All of these storms, taken together and at the same time, work together to continually erode the legitimacy of the government. As the legitimacy of the government erodes, it invites further storms of varying kinds which continue to erode that legitimacy, creating a type of positive feedback loop — it will end, at some point, with a new government consisting of the opposition. That is the way politics works.
But this government really never had legitimacy in the first place, even before it could begin the task of governing. Here’s why: Zoran Zaev and Ali Ahmeti came into power, first in 2017 and then again in mid-2020, without a real mandate. The way they obtained power in the 2016 elections (they formed their government in 2017) was seen, by most Macedonians (even some who voted for them) as illegitimate. They way they clung on to power in 2020 was also seen as illegitimate (elections during the middle of a pandemic, etc.). So, even before they started governing, they were seen, again by most Macedonians, as not being legitimate in their new positions.
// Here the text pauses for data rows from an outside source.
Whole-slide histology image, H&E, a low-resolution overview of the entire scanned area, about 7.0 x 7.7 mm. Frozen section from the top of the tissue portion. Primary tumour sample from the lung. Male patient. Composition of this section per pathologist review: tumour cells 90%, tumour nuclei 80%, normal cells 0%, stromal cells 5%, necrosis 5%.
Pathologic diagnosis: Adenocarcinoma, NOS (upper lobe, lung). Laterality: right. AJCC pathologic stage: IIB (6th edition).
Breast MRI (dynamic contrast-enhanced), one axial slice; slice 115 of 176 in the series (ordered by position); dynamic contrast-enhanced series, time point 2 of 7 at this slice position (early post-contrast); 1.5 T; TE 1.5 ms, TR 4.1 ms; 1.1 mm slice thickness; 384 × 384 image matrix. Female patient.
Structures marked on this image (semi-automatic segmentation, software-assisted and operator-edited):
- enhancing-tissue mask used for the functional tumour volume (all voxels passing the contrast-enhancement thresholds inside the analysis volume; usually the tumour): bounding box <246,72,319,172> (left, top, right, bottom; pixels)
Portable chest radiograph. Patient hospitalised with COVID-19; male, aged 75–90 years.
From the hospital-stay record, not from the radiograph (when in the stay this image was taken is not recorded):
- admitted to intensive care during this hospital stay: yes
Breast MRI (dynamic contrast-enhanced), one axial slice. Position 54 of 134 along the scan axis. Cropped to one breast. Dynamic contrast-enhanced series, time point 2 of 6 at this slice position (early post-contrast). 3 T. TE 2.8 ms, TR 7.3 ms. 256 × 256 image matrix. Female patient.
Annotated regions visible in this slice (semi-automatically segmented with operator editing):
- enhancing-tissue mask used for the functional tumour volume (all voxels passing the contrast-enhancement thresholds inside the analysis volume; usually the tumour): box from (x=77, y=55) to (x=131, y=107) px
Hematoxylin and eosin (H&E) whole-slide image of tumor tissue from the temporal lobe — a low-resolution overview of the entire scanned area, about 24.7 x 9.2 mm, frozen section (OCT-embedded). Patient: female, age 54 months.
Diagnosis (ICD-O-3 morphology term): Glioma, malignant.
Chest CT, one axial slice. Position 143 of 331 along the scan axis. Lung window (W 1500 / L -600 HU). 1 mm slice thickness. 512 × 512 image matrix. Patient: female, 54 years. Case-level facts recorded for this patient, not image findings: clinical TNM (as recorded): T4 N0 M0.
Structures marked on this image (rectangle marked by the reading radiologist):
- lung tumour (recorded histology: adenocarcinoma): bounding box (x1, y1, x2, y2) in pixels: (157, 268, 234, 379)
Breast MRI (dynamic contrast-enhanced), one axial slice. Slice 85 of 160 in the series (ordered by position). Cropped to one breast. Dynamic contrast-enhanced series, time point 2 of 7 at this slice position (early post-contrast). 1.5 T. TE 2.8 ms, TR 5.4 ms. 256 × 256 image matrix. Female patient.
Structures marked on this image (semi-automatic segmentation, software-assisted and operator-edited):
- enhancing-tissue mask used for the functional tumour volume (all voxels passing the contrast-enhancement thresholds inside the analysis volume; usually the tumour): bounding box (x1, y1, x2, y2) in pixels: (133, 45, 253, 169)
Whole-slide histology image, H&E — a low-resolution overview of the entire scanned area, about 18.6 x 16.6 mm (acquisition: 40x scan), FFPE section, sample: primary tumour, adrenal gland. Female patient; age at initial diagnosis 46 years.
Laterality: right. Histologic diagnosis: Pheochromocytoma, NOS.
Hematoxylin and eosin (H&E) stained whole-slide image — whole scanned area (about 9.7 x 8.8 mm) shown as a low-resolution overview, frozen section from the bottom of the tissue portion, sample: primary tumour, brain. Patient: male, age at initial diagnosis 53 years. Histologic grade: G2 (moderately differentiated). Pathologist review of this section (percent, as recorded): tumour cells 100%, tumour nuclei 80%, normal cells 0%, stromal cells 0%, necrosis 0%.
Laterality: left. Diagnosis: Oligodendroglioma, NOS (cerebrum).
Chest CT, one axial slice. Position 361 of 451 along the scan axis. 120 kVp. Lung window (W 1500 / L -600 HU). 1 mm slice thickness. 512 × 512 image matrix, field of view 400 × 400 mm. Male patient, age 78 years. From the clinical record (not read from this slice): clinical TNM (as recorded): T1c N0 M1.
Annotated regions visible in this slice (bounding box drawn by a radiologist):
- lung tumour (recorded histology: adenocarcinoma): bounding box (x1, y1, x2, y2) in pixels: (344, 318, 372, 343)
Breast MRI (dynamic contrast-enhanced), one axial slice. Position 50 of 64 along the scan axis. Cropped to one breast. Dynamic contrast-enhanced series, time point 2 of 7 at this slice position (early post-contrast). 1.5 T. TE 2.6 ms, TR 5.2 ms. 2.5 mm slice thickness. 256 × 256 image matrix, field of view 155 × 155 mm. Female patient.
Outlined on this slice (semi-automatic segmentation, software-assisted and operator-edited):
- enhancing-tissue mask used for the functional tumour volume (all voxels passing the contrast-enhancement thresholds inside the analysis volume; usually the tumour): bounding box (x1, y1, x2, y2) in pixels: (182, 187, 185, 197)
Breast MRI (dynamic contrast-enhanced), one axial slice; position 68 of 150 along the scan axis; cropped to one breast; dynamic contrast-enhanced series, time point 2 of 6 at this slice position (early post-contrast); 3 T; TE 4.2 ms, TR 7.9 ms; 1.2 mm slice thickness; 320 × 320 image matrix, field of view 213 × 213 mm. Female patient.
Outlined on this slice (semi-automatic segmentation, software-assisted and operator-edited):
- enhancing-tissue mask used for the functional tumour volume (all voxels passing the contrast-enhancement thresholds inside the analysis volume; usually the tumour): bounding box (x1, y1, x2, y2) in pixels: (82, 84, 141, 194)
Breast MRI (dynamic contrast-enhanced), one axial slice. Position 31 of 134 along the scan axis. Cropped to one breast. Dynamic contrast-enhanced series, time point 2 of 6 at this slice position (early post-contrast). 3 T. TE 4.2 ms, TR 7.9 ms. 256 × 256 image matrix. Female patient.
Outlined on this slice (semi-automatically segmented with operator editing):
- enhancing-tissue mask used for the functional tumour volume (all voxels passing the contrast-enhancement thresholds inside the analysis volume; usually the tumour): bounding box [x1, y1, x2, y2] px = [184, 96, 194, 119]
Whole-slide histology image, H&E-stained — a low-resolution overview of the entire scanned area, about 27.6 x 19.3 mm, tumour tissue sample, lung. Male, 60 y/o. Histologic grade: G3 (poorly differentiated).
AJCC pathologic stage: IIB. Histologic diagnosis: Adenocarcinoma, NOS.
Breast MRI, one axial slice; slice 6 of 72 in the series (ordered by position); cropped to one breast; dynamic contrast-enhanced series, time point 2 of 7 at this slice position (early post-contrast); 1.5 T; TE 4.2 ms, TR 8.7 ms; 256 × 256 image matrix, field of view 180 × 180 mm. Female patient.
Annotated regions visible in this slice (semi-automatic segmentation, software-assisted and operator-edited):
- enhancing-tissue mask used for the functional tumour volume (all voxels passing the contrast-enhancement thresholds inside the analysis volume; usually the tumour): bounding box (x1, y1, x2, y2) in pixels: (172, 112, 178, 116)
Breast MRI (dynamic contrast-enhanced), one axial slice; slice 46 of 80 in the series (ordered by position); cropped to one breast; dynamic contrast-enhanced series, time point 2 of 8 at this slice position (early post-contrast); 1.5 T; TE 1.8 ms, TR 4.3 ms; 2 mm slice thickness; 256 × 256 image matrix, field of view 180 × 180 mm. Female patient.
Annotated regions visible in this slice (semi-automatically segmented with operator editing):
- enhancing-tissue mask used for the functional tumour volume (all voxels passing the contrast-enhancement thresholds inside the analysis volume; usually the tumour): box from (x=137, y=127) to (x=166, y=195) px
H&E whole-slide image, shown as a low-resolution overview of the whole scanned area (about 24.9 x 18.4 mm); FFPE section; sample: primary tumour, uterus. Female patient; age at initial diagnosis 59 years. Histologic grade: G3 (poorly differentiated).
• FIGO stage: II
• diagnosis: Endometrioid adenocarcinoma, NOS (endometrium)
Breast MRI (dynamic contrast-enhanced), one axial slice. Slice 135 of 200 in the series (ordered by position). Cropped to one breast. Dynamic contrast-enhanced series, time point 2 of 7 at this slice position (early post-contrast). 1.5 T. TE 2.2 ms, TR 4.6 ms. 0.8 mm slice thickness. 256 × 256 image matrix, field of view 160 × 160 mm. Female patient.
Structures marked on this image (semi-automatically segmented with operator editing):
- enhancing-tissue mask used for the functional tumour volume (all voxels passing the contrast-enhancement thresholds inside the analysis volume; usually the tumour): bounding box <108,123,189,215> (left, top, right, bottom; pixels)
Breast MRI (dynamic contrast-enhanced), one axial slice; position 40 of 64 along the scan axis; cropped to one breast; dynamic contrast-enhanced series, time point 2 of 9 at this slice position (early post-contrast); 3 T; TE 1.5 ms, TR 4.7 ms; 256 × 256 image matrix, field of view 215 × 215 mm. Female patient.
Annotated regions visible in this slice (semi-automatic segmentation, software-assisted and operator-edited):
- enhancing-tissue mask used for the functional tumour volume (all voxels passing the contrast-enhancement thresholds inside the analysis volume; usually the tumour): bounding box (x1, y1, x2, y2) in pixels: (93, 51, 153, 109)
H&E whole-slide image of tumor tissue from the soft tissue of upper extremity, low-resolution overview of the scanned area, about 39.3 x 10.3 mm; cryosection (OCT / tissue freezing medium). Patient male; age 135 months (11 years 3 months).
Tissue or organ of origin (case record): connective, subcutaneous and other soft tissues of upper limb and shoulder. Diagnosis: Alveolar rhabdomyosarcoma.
Now, coupled with the above-mentioned ongoing storms and the government being seen as illegitimate in the 2016 and 2020 elections, the government also faces declining legitimacy because of its total inability to persuade. Clearly, the biggest indicator of this is the September 30, 2018 referendum to change Macedonia’s name. A major issue like that — and yes, changing the name of a country is a major issue — should have at least half of the country’s support. And yet it did not even achieve that. The government failed to persuade.
And not just the Macedonian Government. Those foreigners who supported them in the first place.
I believe that part of this crisis of legitimacy belongs to the Western elites who so desperately supported the current government and played their roles in helping the government get into power and in furthering the myths that the government tried to foist on the Macedonian public — myths about the sunny uplands of peace, prosperity, and light eternal obtained through NATO and EU membership. The government failed to persuade because their attempted persuasion was based on half-truths and outright lies. Present conditions in Macedonia prove this point.
These same Western elites are therefore responsible for the immiserated state of affairs that the majority of Macedonians find themselves living in.
Clearly, the government and the elites that support them have not only not delivered a better life to the vast majority of Macedonians, they have delivered a Macedonia that is going in the wrong direction.
Because this current government, which is an institution, lacks legitimacy, it is imperative that Macedonia’s many other institutions be bolstered, built up, and, if need be, brought back to life because institutions are formative, and vital, to the health of any society. Whether that is the basic building block of any society — the institution of the family — or institutions of faith, civil society, education, culture, and business — all of these institutions which exist apart from the institutions of government need tending because they are the foundations — again, starting with the family — of Macedonian society.
This is the task ahead, then: for Macedonians to adopt an attitude of devotion. Devotion to each other, devotion to families, friends, neighborhoods, and the institutions which are needed to build Macedonia back up from its current state of affairs. That devotion will take personal responsibility, commitment, sacrifice, and trust on an individual level. It will take a daily attitude of consciously working to do the right thing. It will not be easy — nothing worthwhile is easy — and there will be setbacks along the way. But I firmly believe that if Macedonians adopt that attitude of devotion and develop good habits and attitudes of personal responsibility, commitment, sacrifice, and trust, then Macedonia can do more than simply survive — Macedonia can succeed.